I know of one local lad who's a keen MTB rider with various high value bikes in his photos. You can see on his Strava activities his home address, and then that he wheels his bike around the side of the house to the shed in the garden.

What an idiot.

Doesn't he realise that by leaving the GPS recording while wheeling his bike he'll reduce his average speed

 

[Ming the Merciless]

My question to Strava was my account was marked as private, so I wanted an explanation of how this person accessed my details if my password isn’t compromised.

What picture do you use on Twitter, anything that identifies you?

 

[Deleted member 26715]

Do you follow anybody or does anybody follow you, it might be it's not your account that is compromised

 

[Dogtrousers]

I think you're right on the mark with this remark. For me it's a particular concern in cycling groups or clubs and in mine we are very careful to do all we can to ensure online conversation about rides is kept as private as possible and only between members.

Fortunately, our CycleChat forum rides are very hush hush... Only people with internet connections and web browsers can read about them!

Years ago I was on a ride organised openly on CC. This included the nominated cafe stop. When we got to the cafe stop someone accosted one of the riders (not me!!!) and rather loudly and dramatically accused them of something (having an affair ... something like that). All very loud and unpleasant. The accuser knew where the accusee would be from CC. IIRC the two had not met before in real life, so there was some stalking going on.

All kinds of things can happen which is why I personally think it's best to organise such things on private chats and use the open forum to ask for interest. Then people can be added/removed from the chat and details are not out in the open, and people can say things like "You'll recognise me because I'm riding a Pinarello Dogma diamond-studded special edition with gold-plated DI2, that I never lock for fear of scratching it". I'm normally shy about letting people know that I have such a cool bike.

It's a minor hassle setting up the chat, but once you're on it's just as easy to reply to/monitor as a thread is.

Just my 5p.

 

[Dogtrousers]

If you have a ride that starts in one direction and comes back from the exact opposite then it is obvious that you must live in the middle bit
which in some cases narrows it down to one or two houses

This is effectively what they do, roughly.

Despite the usage of spatial cloaking, we show that these protected locations can still be discovered reliably. Our attack leverages the reported distances travelled within the EPZ [endpoint privacy zone], as well as the layout of the street grid to de-anonymize protected locations with a success rate of up to 85%.​

You can read the pdf here: A Run a Day Won’t Keep the Hacker Away: Inference Attacks on Endpoint Privacy Zones in Fitness Tracking Social Networks: https://dl.acm.org/doi/10.1145/3548606.3560616​

It works something like this, I think: They see that your ride disappears from view at point X where you cross the privacy zone boundary. Point X is, say 30 km into the ride, and the ride is 30.5 km long. So they know your house is 500m, routed along streets, from X. That gives them a relatively small number of possible locations. They then repeat this for another ride that crosses the privacy zone boundary at another point, Y, and cut down the number of possible locations, and so on.

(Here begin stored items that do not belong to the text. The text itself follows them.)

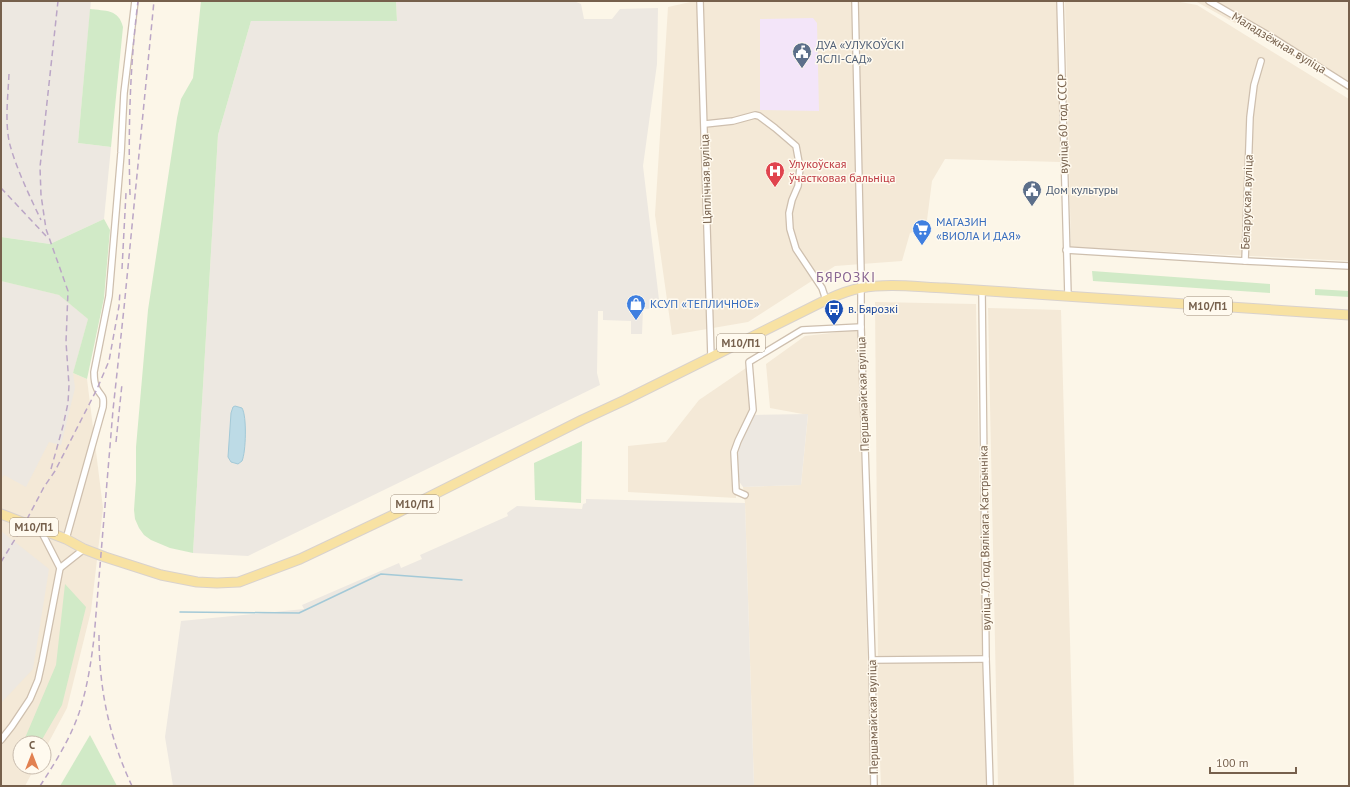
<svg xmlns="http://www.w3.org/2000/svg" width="1350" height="787" font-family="'PT Sans',sans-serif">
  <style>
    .residential { fill: #f4e9d7 }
    .industrial { fill: #ede8e1 }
    .education { fill: #f3e5f9 }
    .green { fill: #d1eac7 }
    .water { fill: #bddbe6; stroke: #a3c9d7 }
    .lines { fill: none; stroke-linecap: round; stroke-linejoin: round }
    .stream { stroke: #a3c9d7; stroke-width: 1.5 }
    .street-casing { stroke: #cebfae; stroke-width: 8 }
    .primary-casing { stroke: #d9d2cd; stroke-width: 11 }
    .street { stroke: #fff; stroke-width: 5.5 }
    .primary { stroke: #f8e2a3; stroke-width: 9 }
    .rail { stroke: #bba6c6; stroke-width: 1.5; stroke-dasharray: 6 4; stroke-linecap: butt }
    .labels { text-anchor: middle; stroke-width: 3; stroke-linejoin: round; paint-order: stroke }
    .shield { fill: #fffaef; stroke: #9f8e7d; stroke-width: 1 }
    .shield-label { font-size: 11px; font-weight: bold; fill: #76604c }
    .street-label { font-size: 12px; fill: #76604c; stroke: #fffaef }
    .service-label { font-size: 12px; fill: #4e5e75; stroke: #fffaef; text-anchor: start }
    .health-label { font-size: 12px; fill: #be3a42; stroke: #fffaef; text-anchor: start }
    .shop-label { font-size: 12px; fill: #366cbe; stroke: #fffaef; text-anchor: start }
    .transit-label { font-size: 12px; fill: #164399; stroke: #fffaef; text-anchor: start }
    .quarter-label { font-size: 14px; letter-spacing: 1px; fill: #886592; stroke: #fffaef }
  </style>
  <rect width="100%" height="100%" fill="#fcf6e8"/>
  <!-- residential -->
  <g class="residential">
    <path d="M695 1H1057L1060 162 945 159 932 181 926 228 910 233 902 261 835 266 748 322 672 335 655 215 668 7Z"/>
    <path d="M1065 1H1175L1197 5 1349 99V261L1071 247Z"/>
    <path d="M1195 1H1349V90L1273 44Z"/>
    <path d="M1 281 59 295 88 319 73 373 87 379 103 508 91 611 67 708 44 751V743H20V767H35L25 786H1Z"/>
    <path d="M875 302 976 304 983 656 878 657Z"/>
    <path d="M988 308 1061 310 1074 786H998Z"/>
    <path d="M858 330 871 786H754L745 503 743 487 801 485 808 415 770 408 766 364 805 336Z"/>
    <path d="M746 368 752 412 734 442 736 498 628 492V446L666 442 699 400Z"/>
    <path d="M984 660 987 786H881L876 661Z"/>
  </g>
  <!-- industrial -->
  <g class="industrial">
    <path d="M1 1H91L78 143 111 147 104 219 50 244 1 237Z"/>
    <path d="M396 1H574L581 4 584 19H612L620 9 658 8 657 64 643 166 660 308 643 309 642 334H631V321L603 320V311H598L597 373 600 385 248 556 193 553 218 135 251 21H397Z"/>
    <path d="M1 281 59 295 88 319 73 373 75 388 61 445 49 442 26 487 4 475 1 479Z"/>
    <path d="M808 414 801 485 743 487 738 480V447L754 415Z"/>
    <path d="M586 499 745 503 754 786H173L165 737 181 621 304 609 302 605 399 563 401 568 422 559 420 555 508 516 507 513 517 506 582 509 583 504 586 503Z"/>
    <path d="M1 531 49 569 33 669 1 703Z"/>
  </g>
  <!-- education -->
  <path class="education" d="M813 18 817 23 819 111 760 110V19Z"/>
  <!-- green -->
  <g class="green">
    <path d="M201 1H396L397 21H251L218 135 193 553 170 548 151 540 144 535 139 528 135 519 134 510 136 481V447L148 310 177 118 181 99 193 78Z"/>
    <path d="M90 9C105 11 119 9 123 27L111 147 78 143Z"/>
    <path d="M104 219 110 230 104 298 87 379 73 373 88 319 59 295 1 281V237L50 244Z"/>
    <path d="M1092 271 1270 284V293L1093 281Z"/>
    <path d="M1315 289 1349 291V297L1315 295Z"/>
    <path d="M582 441 581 503 535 500 534 463Z"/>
    <path d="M65 584 86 607 62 705 40 743H33L25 738 56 665Z"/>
    <path d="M90 735 117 786H60Z"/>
  </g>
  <!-- water -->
  <path class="water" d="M235 406 242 408C247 416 246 452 242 461L238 464 231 462 228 457 231 413 233 407Z"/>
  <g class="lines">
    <!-- stream -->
    <path class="stream" d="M180 612 299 613 381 574 462 580"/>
    <defs>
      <g id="street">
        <path d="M700 1 711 357"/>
        <path d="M855 1 861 273V327L872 660 874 786"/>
        <path d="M1060 1 1068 296"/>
        <path d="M1209 1 1273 38 1349 86"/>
        <path d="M705 124 733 121 755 115 759 116 775 128 796 146 800 168 798 186 792 200 789 213 790 229 796 249 822 288 826 300"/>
        <path d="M1066 250 1245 261 1250 117 1254 85 1261 61"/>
        <path d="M1245 261 1349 266"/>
        <path d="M982 290 986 659 990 786"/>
        <path d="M745 495 736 491 734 452 738 441 753 410 749 362 802 330 861 327"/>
        <path d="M40 529 60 568"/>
        <path d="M66 539 103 407C104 394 102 398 97 389 94 383 94 377 94 372L109 296 121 153 124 93 135 1"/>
        <path d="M872 660 986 659"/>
        <path d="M1 740 12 726 30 699 38 680 42 662 60 568 84 549"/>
      </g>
      <path id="primary" d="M1 514 66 539 84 549 105 557 161 575 197 582 217 583 239 582 300 559 393 515 582 420 625 400 826 300C837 295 849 290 861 288 888 283 917 287 945 288L1349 315"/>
    </defs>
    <!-- street casing -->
    <use href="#street" class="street-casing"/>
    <!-- primary casing -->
    <use href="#primary" class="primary-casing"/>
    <!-- street -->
    <use href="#street" class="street"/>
    <!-- primary -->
    <use href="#primary" class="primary"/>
    <!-- rail -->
    <g class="rail">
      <path d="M9 74C8 96 5 119 9 141 15 166 30 197 41 220"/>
      <path d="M1 188 46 236"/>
      <path d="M130 195C128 130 130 65 138 1"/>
      <path d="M122 269 126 193"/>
      <path d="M116 442 122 384"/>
      <path d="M51 469 63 426 68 403 69 385 66 342 68 291 46 229 41 195 40 167 58 1"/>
      <path d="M1 562 25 523 44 487 55 471 97 389 109 361 119 306 120 291"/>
      <path d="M99 635C99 689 109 737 132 786"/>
      <path d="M40 786C55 763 70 739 79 713 87 689 91 663 94 638L113 410 124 308 154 1"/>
    </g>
  </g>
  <!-- icons -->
  <defs>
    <symbol id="civic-pin" viewBox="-11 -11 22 30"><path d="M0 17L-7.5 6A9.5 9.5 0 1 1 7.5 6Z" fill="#5c6f8a" stroke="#fffaef"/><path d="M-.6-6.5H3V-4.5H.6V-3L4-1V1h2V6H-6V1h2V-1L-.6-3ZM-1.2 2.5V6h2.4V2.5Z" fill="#fff"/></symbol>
    <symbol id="hospital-pin" viewBox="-11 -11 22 30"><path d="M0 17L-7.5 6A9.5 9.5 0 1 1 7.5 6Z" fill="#e0444e" stroke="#fffaef"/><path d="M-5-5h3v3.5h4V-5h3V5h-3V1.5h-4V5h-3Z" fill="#fff"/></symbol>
    <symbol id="supermarket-pin" viewBox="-11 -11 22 30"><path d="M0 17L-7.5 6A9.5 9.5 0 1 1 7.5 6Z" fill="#3f7fe0" stroke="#fffaef"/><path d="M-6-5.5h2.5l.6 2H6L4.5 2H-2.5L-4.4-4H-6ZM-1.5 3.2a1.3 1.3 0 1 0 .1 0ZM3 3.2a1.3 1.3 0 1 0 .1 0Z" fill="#fff"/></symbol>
    <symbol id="shop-pin" viewBox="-11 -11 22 30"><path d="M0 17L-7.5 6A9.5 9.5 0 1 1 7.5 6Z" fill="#3f7fe0" stroke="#fffaef"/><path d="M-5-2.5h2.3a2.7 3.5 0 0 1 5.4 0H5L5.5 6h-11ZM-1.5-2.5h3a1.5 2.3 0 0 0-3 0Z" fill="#fff"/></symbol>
    <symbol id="bus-pin" viewBox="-11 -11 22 30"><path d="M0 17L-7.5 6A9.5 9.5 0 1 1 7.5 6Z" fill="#1a4fb4" stroke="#fffaef"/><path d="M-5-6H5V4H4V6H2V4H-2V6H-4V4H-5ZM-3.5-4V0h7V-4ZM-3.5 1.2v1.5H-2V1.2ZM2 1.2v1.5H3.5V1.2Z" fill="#fff"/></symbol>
  </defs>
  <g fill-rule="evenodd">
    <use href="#civic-pin" x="791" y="41" width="22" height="30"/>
    <use href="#hospital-pin" x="764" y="160" width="22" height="30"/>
    <use href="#civic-pin" x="1021" y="179" width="22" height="30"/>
    <use href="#supermarket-pin" x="911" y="218" width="22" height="30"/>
    <use href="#shop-pin" x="625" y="293" width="22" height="30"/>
    <use href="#bus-pin" x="823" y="298" width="22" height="30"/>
  </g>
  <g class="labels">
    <!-- shield labels -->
    <g class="shield">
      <rect x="1184" y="297" width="48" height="18" rx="3"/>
      <rect x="717" y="334" width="48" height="18" rx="3"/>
      <rect x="391" y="495" width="48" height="18" rx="3"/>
      <rect x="10" y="518" width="48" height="18" rx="3"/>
    </g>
    <g class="shield-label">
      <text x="1208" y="310">М10/П1</text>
      <text x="741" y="347">М10/П1</text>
      <text x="415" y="508">М10/П1</text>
      <text x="34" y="531">М10/П1</text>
    </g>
    <!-- street labels -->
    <g class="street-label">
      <text transform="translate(1279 43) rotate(31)" y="4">Маладзёжная вуліца</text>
      <text transform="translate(1063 124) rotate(-91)" y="4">вуліца 60 год СССР</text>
      <text transform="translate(706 179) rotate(-92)" y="4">Цяплічная вуліца</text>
      <text transform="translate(1247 202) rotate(-88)" y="4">Беларуская вуліца</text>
      <text transform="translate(863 394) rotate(-92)" y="4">Першамайская вуліца</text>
      <text transform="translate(985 538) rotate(-91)" y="4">вуліца 70 год Вялікага Кастрычніка</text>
      <text transform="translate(873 717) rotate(-91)" y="4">Першамайская вуліца</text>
    </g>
    <!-- service labels -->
    <g class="service-label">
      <text x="816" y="49">ДУА «УЛУКОЎСКІ<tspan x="816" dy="14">ЯСЛІ-САД»</tspan></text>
      <text x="1046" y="194">Дом культуры</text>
    </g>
    <!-- health labels -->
    <g class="health-label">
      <text x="789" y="168">Улукоўская<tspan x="789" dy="14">ўчастковая бальніца</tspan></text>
    </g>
    <!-- shop labels -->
    <g class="shop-label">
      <text x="936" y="226">МАГАЗИН<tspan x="936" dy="14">«ВИОЛА И ДАЯ»</tspan></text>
      <text x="650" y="308">КСУП «ТЕПЛИЧНОЕ»</text>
    </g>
    <!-- transit labels -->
    <g class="transit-label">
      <text x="848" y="313">в. Бярозкі</text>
    </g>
    <!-- quarter labels -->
    <g class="quarter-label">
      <text x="846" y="282">БЯРОЗКІ</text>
    </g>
  </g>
  <!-- border -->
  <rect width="1350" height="787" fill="none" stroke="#76604c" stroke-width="4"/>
  <!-- north arrow -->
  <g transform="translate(32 755)"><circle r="19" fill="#fffaef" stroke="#c8bcae"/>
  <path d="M0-3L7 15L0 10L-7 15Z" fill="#e28151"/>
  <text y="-6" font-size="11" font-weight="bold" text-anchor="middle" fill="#76604c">С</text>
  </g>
  <!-- scale -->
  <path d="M1210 767v6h86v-6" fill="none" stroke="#76604c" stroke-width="2"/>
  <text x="1216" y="767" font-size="12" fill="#76604c" stroke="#fffaef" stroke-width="3" paint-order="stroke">100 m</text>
</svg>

Edit: Hang on "up to 85%" What does that mean? "Up to" 85% could be 0%.

 

[steverob]

Well it's good then that my privacy zone isn't centred on my house. Though that wasn't due to any sort of security concerns - I moved it to a different road nearby as otherwise the zone would have covered up the start point of a segment I normally do near the start of my rides (if I'm going in that direction). Any segments that start or finish in a privacy zone don't register and we can't have that now can we?!